In the summer of 02, thanks to the Center for the Visual Culture, I participated to the 7th season of the Amuq Valley Regional Project, directed by A. Yener and T.J. Wilkinson of the Oriental Institute at the University of Chicago.
Located at the Northeastern corner of the Mediterranean Sea, the Amuq Valley has been the object of extensive archaeological campaigns since the 30s, by virtue of the extraordinary number of sites that surround the city of Antioch, a center of paramount importance in the history of the Roman empire and
The Amuq Valley Regional Project has operated in the area since 1995. It is a multi-dimensional investigation encompassing field activity and archaeological surveys aimed at addressing problems on the settlement rational in the valley. A vast array of sites thus has offered the ideal conditions for implementing this problem-oriented research, yet if on the one hand the settlement patterning for the III and II millennium B.C. is rather well understood, on the other hand the heavy "Romanization" of Antiochs rural landscape poses a set of challenging questions regarding town-country relationship, connectivity and administrative framework tout court. The formidable density of Roman settlements rigorously monitored and recorded between1995 and 2001, along with those that I surveyed under the direction of T. Wilkinson in the season 2002, have proven the feasibility of an approach that addresses the above mentioned problems. Hence, by means of the analysis of continuity in site occupation, the dispersion of individual farmsteads, villae and villages, along with the study of surface collections, we can now provide insights into the relationship between the metropolis and the countryside, assessing the impact of Roman agricultural systems in the region of Antioch. In addition, we have tackled another set of problems intimately linked to the previous ones:
- the understanding of land tenure in the High Roman empire
- site hierarchy
- distribution of wealth
By having implemented an approach of this sort, we are now able to gauge the economy of the region, its response to changes in the local environment and the appearance of new socio-economic dynamics during the Early Roman period, among which the most apparent are the consolidation of late Hellenistic settlements and the trend towards the formation of large estates (starting around the mid-I century AD).

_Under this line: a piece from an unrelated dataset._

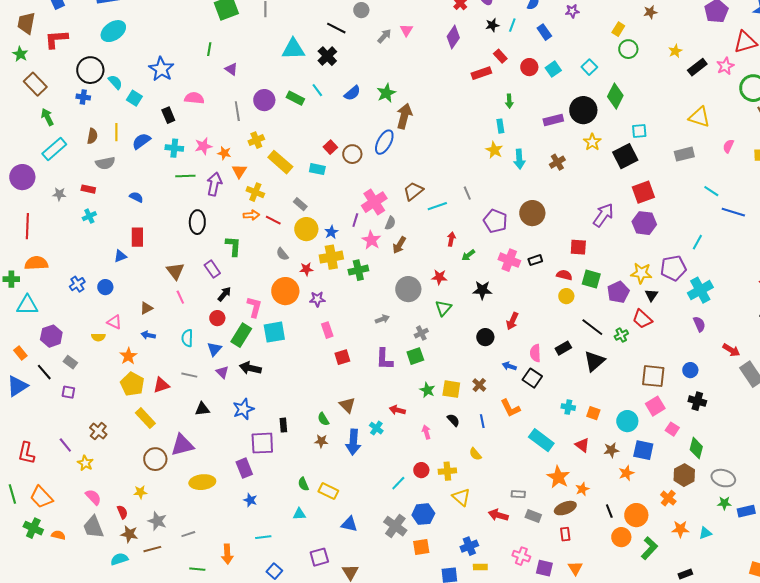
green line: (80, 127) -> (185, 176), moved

Overall, the season 02 was then highly productive in terms of areas of survey covered and in the number of sites and stretches of Roman roads GPS mapped and immediately inserted in the regions GIS. Also, at a personal level, participating to this project was rewarding insofar it gave me the opportunity to lay down my dissertation plan, which will be based on the problems that I mentioned above, economy and urbanism in the territory of Antioch in the early empire. Without your generosity and support none of this would have been possible. Again, let me thank you and the Center for the Visual Culture for the extraordinary kindness of your grant.